* WORK REQUEST *
Write out the data that follows exactly, keeping every picture out.

----------

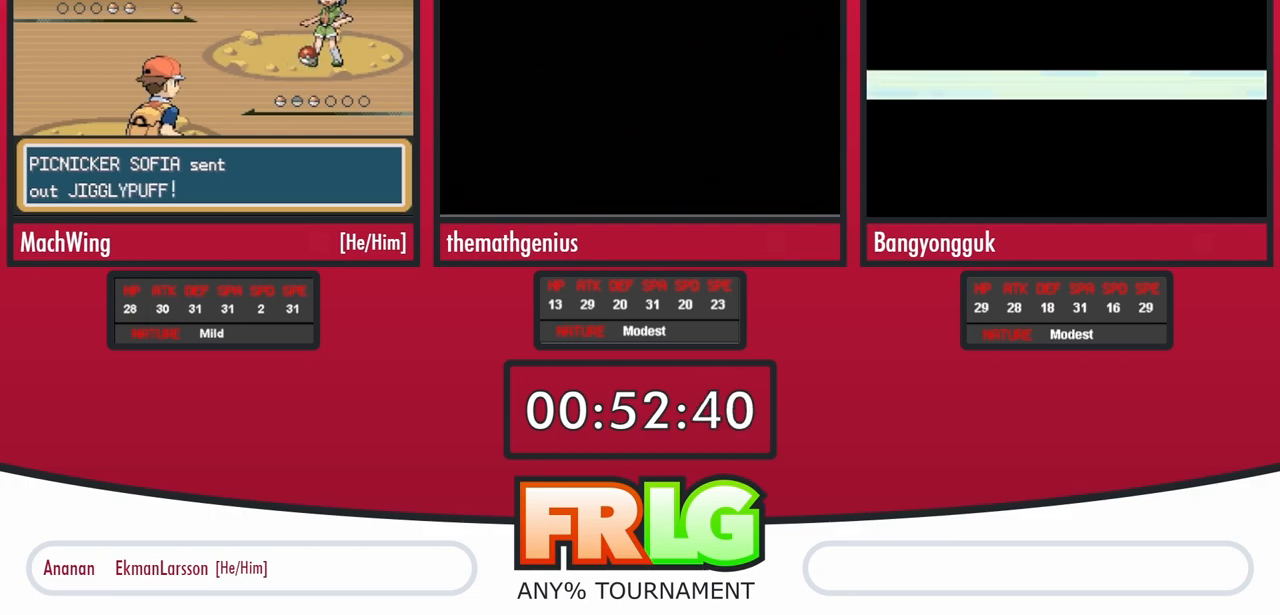
{"dt_ms": 500, "buttons": []}
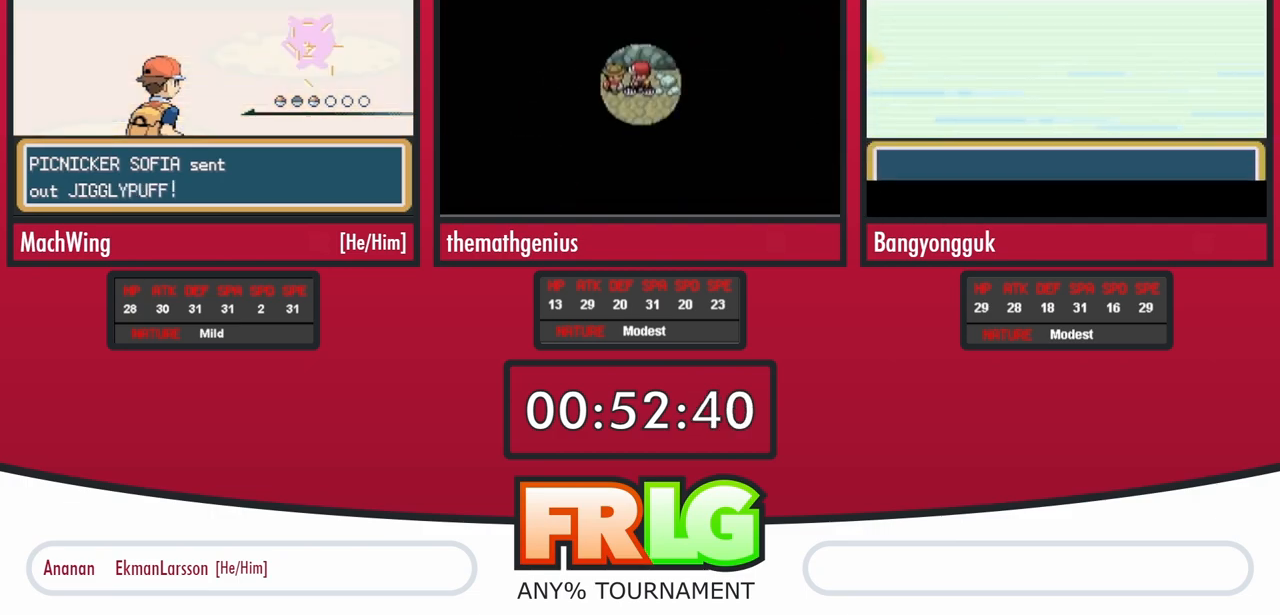
{"dt_ms": 500, "buttons": [], "events": []}
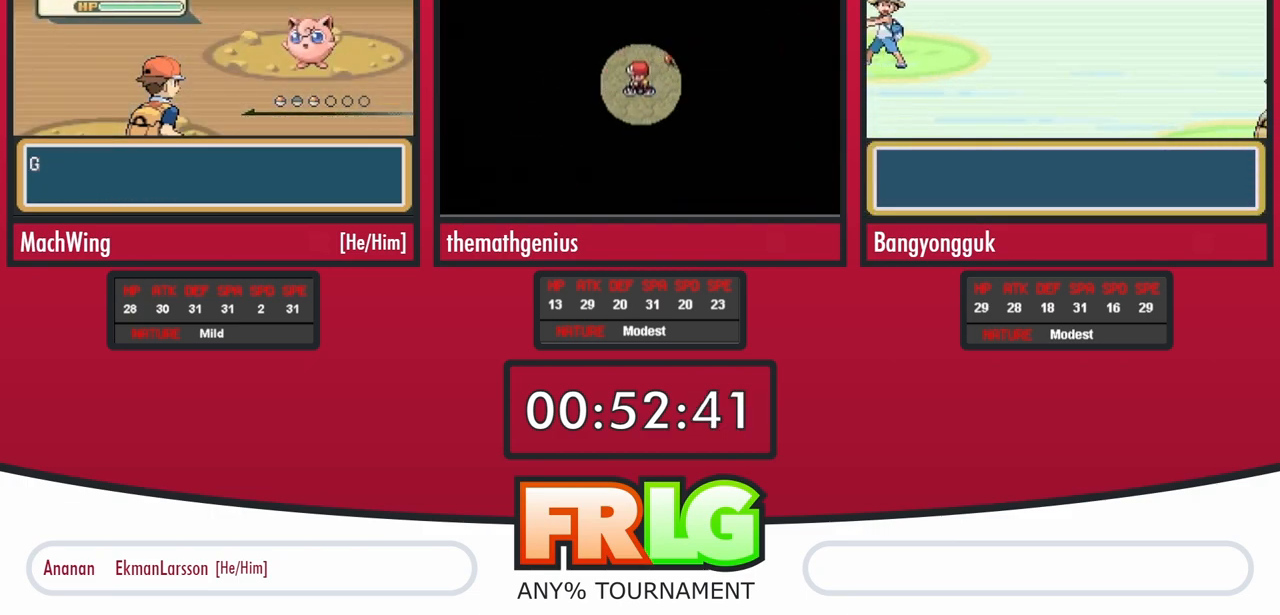
{"dt_ms": 500, "buttons": [], "events": []}
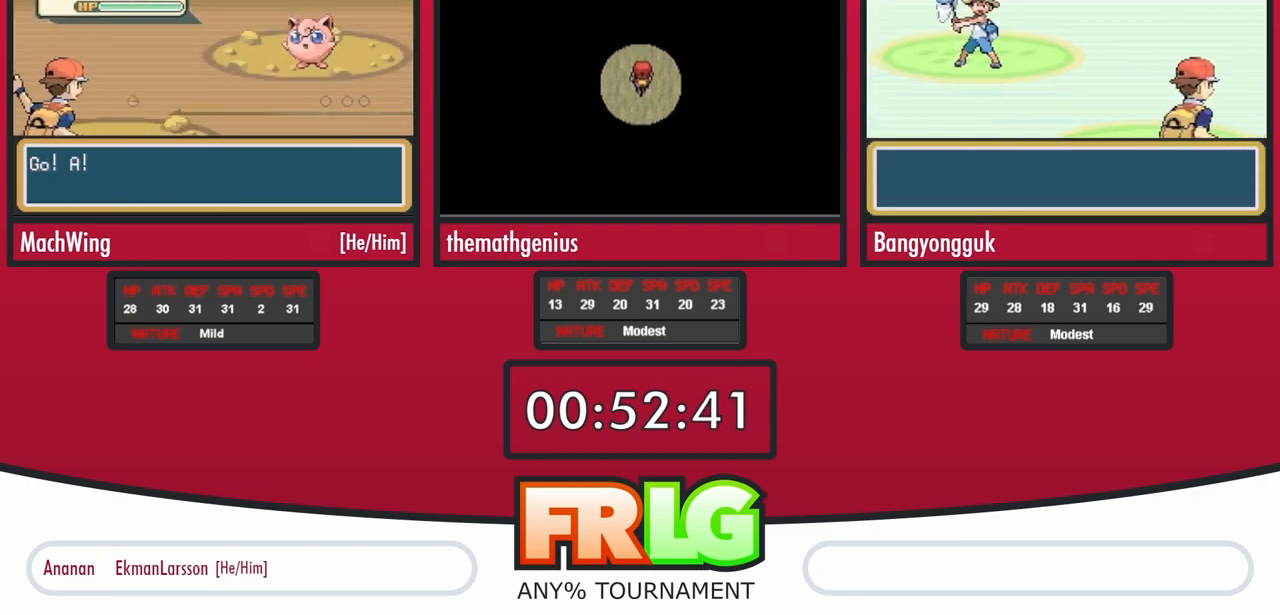
{"dt_ms": 1000, "buttons": []}
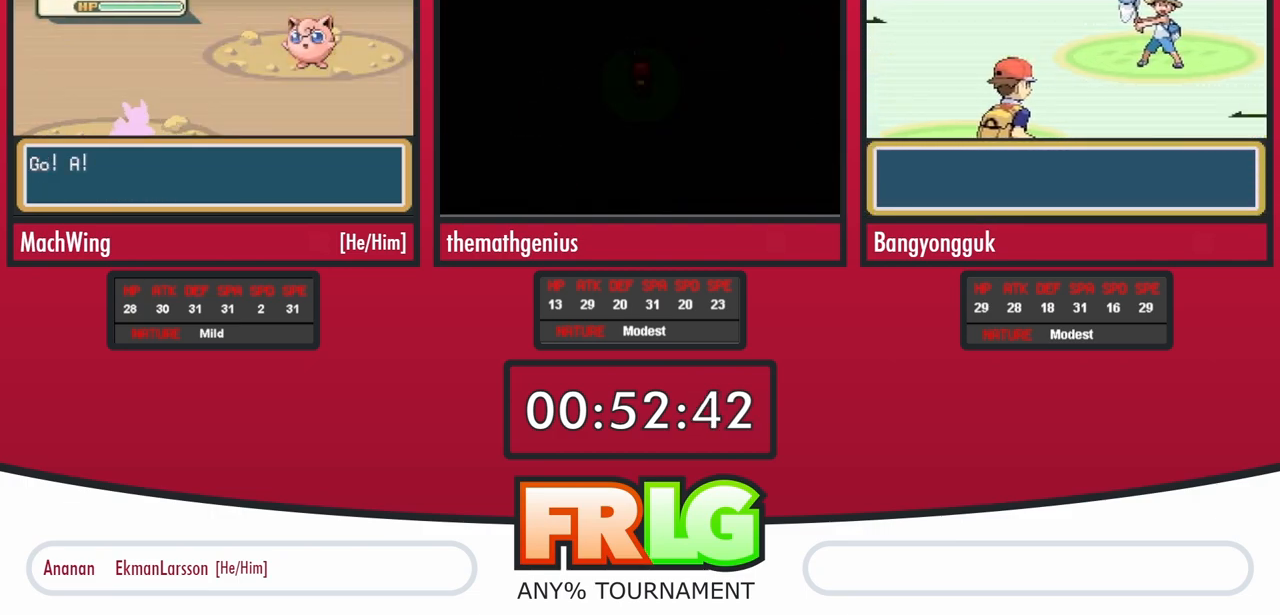
{"dt_ms": 500, "buttons": [], "events": [[233, "B", "down"], [300, "B", "up"]]}
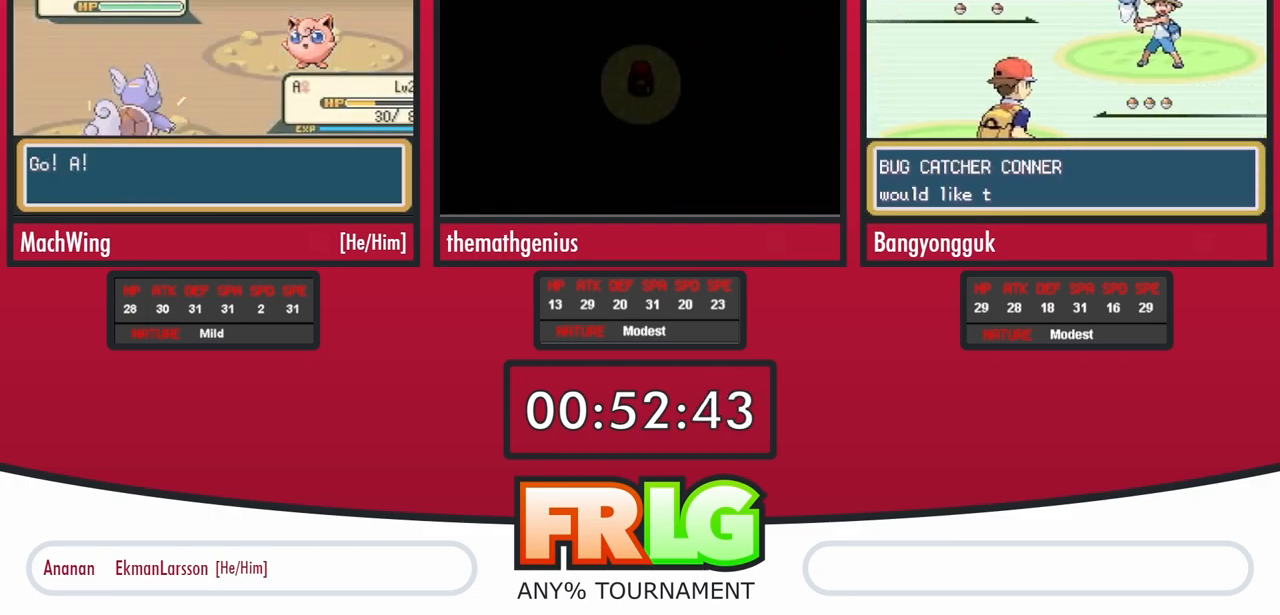
{"dt_ms": 500, "buttons": [], "events": []}
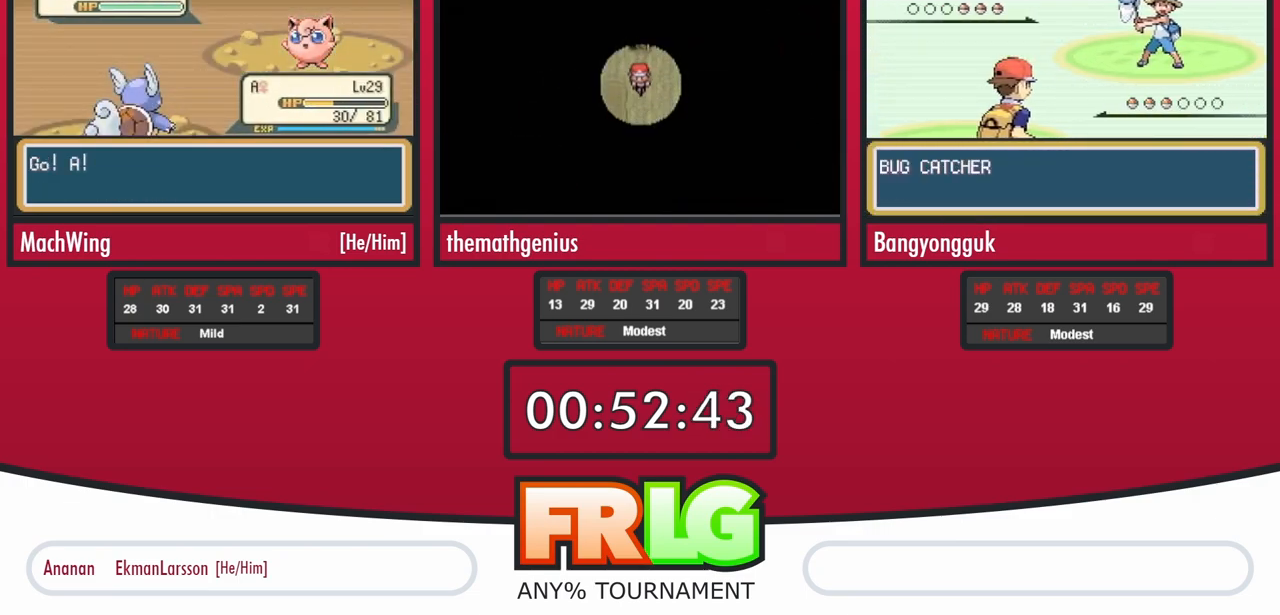
{"dt_ms": 500, "buttons": ["DPAD_RIGHT"], "events": [[450, "DPAD_RIGHT", "down"]]}
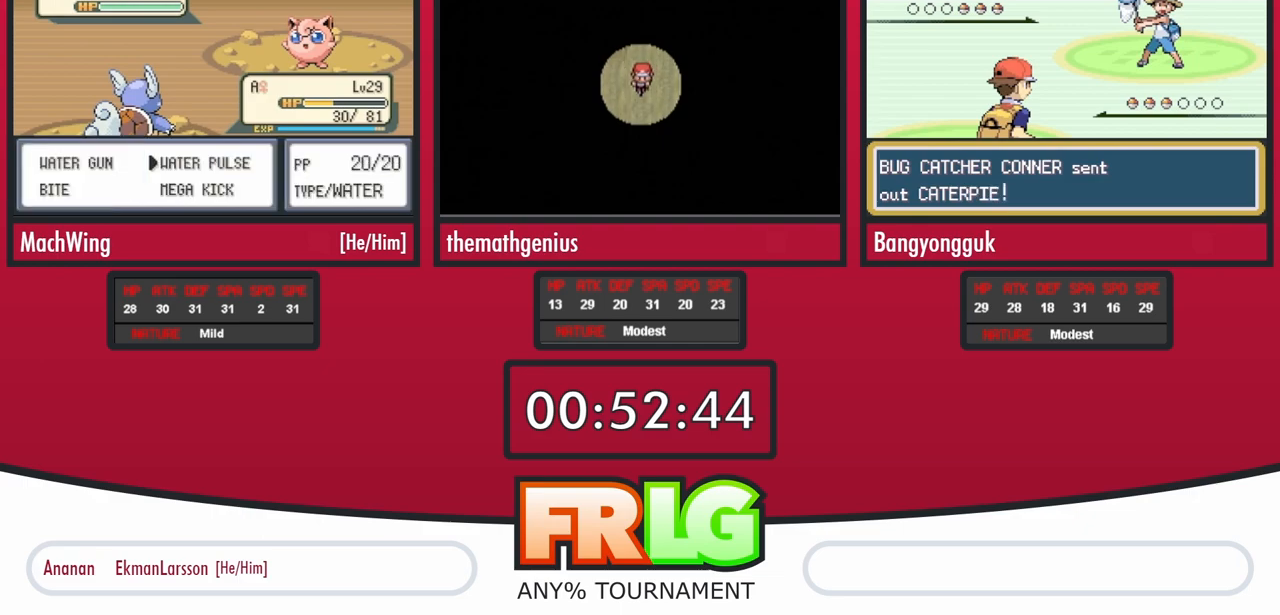
{"dt_ms": 500, "buttons": [], "events": [[67, "DPAD_RIGHT", "up"]]}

----------

* YOUR SOLUTION *
{"dt_ms": 500, "buttons": []}
{"dt_ms": 500, "buttons": [], "events": []}
{"dt_ms": 500, "buttons": [], "events": []}
{"dt_ms": 1000, "buttons": []}
{"dt_ms": 500, "buttons": [], "events": [[233, "B", "down"], [300, "B", "up"]]}
{"dt_ms": 500, "buttons": [], "events": []}
{"dt_ms": 500, "buttons": ["DPAD_RIGHT"], "events": [[450, "DPAD_RIGHT", "down"]]}
{"dt_ms": 500, "buttons": [], "events": [[67, "DPAD_RIGHT", "up"]]}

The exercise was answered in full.